Tuesday, 17 October 2023

An tOrd Gnó - Order of Business

 

1:00 pm

Photo of Paul GavanPaul Gavan (Sinn Fein) | Oireachtas source

As I will not be here on Thursday, I want to talk about what is happening in Gaza today. I will start with two quotes. I think we all received the first last Thursday from the mission of the state of Palestine, which wrote to us:

We reject the practices of killing civilians or abusing them on both sides because they contravene morals, religion and international law. We renounce violence and adhere to international legitimacy, peaceful popular resistance, and political action as a path to achieving our national goals.

That is a perfectly reasonable and sensible statement and I endorse every word that the mission of the state of Palestine said in relation to what has happened in the past week.
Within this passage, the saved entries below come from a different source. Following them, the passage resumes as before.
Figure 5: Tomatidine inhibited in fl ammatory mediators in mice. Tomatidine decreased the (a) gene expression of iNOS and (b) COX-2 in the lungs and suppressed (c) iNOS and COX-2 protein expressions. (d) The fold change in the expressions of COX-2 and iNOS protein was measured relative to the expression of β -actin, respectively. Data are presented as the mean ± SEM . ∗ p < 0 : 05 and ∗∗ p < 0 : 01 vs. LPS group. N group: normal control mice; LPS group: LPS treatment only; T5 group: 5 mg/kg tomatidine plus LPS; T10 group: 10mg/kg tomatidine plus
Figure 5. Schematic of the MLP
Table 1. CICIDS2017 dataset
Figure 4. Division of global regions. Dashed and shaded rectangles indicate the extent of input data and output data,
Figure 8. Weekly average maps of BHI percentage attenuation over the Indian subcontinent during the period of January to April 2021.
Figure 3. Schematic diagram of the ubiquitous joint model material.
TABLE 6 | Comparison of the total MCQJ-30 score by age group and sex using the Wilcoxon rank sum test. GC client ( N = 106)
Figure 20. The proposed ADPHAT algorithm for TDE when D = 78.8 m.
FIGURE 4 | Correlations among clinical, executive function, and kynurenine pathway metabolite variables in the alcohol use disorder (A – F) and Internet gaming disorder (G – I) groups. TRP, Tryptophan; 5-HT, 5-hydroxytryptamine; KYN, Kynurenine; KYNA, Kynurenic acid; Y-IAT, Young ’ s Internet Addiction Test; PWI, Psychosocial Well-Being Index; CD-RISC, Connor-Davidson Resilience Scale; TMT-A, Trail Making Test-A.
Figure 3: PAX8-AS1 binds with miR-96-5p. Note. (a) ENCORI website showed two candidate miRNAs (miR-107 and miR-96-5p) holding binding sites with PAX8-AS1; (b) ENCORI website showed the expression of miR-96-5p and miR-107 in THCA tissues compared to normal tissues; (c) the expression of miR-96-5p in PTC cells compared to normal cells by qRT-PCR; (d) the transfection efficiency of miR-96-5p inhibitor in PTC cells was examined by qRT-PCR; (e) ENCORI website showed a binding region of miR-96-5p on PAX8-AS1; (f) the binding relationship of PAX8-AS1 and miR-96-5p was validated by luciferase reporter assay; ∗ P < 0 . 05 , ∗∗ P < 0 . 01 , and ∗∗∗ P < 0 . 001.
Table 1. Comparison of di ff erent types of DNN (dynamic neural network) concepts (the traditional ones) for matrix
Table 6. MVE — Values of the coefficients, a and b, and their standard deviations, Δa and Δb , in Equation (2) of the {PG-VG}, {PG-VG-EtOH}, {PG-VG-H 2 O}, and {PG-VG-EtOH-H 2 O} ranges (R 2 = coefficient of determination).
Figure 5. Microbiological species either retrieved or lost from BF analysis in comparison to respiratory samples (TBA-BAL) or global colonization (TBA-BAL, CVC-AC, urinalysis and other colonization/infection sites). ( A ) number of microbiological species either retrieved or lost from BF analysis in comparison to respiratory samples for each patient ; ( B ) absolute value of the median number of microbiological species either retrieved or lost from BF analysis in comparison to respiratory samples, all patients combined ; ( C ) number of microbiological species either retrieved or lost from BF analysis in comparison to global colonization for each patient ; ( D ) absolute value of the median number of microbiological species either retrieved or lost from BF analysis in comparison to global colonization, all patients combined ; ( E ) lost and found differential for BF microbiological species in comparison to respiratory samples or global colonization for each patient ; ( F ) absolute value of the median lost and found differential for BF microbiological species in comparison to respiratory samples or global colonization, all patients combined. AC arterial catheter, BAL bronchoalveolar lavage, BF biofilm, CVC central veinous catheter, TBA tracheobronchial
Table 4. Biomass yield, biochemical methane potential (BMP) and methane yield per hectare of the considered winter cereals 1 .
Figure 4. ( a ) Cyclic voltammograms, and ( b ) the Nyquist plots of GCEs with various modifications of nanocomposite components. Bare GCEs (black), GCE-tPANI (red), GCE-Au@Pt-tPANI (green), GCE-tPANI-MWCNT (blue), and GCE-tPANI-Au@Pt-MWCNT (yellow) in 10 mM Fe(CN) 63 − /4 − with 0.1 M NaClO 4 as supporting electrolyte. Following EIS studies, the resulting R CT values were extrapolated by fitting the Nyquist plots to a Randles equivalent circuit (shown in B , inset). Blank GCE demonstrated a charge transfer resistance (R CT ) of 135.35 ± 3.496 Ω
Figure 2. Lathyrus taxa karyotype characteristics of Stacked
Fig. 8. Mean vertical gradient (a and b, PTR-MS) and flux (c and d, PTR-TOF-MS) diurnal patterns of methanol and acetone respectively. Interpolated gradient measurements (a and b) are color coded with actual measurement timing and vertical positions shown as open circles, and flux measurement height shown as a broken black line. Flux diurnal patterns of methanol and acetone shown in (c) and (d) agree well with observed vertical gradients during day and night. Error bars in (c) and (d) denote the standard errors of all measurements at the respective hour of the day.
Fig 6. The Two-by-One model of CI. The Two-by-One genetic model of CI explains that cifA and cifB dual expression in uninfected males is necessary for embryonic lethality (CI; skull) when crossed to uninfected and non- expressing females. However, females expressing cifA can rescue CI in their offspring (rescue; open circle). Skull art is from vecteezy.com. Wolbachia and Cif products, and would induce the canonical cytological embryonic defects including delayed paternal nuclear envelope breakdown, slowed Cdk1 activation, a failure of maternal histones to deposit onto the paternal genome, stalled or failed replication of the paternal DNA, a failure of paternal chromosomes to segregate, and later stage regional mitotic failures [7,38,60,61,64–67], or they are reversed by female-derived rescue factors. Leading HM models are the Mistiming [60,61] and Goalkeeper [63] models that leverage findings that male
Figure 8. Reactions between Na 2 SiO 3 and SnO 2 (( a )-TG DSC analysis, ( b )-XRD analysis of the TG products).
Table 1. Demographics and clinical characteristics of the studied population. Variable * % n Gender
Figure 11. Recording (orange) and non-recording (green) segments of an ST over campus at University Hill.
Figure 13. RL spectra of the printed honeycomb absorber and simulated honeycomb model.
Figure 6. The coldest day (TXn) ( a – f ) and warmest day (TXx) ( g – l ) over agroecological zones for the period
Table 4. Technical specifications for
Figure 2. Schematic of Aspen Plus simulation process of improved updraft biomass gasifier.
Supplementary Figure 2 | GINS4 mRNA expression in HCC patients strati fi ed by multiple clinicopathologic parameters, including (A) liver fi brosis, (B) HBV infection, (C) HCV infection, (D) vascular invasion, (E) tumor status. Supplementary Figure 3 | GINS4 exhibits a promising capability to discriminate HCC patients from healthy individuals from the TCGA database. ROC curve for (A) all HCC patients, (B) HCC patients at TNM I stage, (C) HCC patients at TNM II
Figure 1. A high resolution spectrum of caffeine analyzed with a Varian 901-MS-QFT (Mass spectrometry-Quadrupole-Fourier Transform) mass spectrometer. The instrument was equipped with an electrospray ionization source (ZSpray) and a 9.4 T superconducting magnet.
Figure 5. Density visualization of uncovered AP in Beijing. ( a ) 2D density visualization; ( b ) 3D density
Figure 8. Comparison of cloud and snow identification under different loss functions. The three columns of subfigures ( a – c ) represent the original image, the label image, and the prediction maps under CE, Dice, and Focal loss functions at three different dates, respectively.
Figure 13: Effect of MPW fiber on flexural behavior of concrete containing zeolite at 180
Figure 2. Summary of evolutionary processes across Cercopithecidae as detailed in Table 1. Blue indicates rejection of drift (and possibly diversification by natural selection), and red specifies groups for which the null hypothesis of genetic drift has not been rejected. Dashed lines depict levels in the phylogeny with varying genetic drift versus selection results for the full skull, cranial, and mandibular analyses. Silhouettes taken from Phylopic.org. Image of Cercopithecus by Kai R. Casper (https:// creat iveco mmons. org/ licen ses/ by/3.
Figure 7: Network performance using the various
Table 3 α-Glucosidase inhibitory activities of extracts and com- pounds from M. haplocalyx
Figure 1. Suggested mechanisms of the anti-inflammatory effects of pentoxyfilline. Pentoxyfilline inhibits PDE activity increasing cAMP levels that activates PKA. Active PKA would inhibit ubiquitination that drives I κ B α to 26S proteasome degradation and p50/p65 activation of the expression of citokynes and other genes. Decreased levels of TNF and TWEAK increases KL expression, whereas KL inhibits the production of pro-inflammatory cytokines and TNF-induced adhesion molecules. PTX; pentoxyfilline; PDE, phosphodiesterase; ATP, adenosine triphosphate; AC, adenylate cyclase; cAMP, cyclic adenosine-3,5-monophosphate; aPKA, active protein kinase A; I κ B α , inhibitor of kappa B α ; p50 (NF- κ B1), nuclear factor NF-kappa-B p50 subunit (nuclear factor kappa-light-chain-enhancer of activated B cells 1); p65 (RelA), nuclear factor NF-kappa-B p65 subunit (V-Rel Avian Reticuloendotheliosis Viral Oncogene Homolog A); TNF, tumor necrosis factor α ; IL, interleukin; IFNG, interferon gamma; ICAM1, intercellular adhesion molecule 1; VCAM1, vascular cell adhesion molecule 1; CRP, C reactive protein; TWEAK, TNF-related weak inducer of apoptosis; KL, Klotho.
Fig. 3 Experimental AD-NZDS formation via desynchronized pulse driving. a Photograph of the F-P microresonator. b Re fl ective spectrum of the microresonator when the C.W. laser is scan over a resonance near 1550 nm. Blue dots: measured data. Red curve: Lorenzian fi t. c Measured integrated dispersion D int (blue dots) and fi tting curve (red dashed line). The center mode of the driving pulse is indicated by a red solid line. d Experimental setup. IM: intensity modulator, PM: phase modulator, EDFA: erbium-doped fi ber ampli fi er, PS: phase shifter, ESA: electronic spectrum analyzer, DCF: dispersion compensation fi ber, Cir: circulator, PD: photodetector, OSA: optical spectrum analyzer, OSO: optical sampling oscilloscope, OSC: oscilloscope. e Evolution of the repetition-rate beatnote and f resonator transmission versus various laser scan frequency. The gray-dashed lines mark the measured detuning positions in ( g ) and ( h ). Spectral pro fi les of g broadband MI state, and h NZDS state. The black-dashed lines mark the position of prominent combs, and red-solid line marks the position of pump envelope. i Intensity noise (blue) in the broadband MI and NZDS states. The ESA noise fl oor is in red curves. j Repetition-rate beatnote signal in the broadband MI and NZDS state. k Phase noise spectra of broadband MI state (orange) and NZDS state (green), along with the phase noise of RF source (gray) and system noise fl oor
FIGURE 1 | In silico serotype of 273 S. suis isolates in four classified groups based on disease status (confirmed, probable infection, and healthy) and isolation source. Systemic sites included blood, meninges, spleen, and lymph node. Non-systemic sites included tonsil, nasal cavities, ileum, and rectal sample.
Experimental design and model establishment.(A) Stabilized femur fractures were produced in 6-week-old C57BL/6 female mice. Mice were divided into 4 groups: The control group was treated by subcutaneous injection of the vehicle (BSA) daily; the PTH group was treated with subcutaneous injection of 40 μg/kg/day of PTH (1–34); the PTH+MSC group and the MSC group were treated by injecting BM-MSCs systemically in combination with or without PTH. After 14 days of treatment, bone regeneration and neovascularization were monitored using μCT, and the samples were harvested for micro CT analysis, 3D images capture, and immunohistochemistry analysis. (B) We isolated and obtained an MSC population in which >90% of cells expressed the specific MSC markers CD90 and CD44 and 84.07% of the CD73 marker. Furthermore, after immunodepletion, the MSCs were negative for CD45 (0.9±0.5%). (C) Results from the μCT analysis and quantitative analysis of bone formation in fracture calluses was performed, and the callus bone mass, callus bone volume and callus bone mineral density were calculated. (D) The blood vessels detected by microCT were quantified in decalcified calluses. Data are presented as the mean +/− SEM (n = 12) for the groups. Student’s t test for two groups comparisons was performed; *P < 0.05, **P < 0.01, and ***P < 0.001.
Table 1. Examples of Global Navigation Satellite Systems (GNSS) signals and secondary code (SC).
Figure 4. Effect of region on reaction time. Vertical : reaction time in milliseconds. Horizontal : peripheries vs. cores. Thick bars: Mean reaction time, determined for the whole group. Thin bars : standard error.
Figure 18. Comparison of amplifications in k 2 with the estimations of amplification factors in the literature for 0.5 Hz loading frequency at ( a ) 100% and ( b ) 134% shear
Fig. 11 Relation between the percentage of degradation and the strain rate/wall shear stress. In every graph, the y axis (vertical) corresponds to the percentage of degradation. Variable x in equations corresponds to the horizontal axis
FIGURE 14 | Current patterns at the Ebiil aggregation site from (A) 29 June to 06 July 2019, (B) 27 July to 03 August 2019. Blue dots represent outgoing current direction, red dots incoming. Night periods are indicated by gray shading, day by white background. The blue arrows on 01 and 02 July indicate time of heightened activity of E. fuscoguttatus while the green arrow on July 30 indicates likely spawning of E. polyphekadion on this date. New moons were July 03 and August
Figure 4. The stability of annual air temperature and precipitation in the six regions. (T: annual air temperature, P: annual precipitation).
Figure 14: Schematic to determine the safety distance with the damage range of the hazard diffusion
The second quote is from an editorial in Haaretz, the Israeli newspaper, and is particularly interesting:

The disaster that befell Israel... is the clear responsibility of one person: Benjamin Netanyahu. The prime minister, who has prided himself on his vast political experience and irreplaceable wisdom in security matters, completely failed to identify the dangers he was consciously leading Israel into when establishing a government of annexation and dispossession... while embracing a foreign policy that openly ignored the existence and rights of Palestinians.

I read that into the record to show there is a breadth of opinion within Israel and a significant portion of it does not support the horrendous actions we are witnessing in Gaza.

The numbers change all the time. It looked like 2,800 deaths this morning; at least 800 children, perhaps more; plus 1,000 missing from Gaza. Eight hundred children have been killed in the past week and President Biden is choosing tomorrow to go over and show his steadfast support for Israel, after seeing 800 children murdered by carpet bombing in Gaza. That is what is happening. We are seeing ethnic cleansing and mass murder in relation to one nation, Palestine. It is appalling. To be clear, I condemn all violence in relation to this over the past week.

I know European leaders are meeting this afternoon and the Taoiseach is involved. Surely the call all of us must endorse is for an immediate ceasefire on all sides and the release of hostages. If we do not, we are somehow implying it is okay for Israel to continue carpet bombing and perhaps to invade Gaza as it plans to do. By the time the House debates this on Thursday, how many more hundreds of children will have died? There is hard work going on to agree a motion and I hope we can agree one across the parties. Surely we can all agree the call from Europe must be for an immediate ceasefire on all sides and the release of hostages. If Europe cannot agree to that, then I urge a coalition of the willing.The Irish Government should be part of that demand for peace and an immediate ceasefire.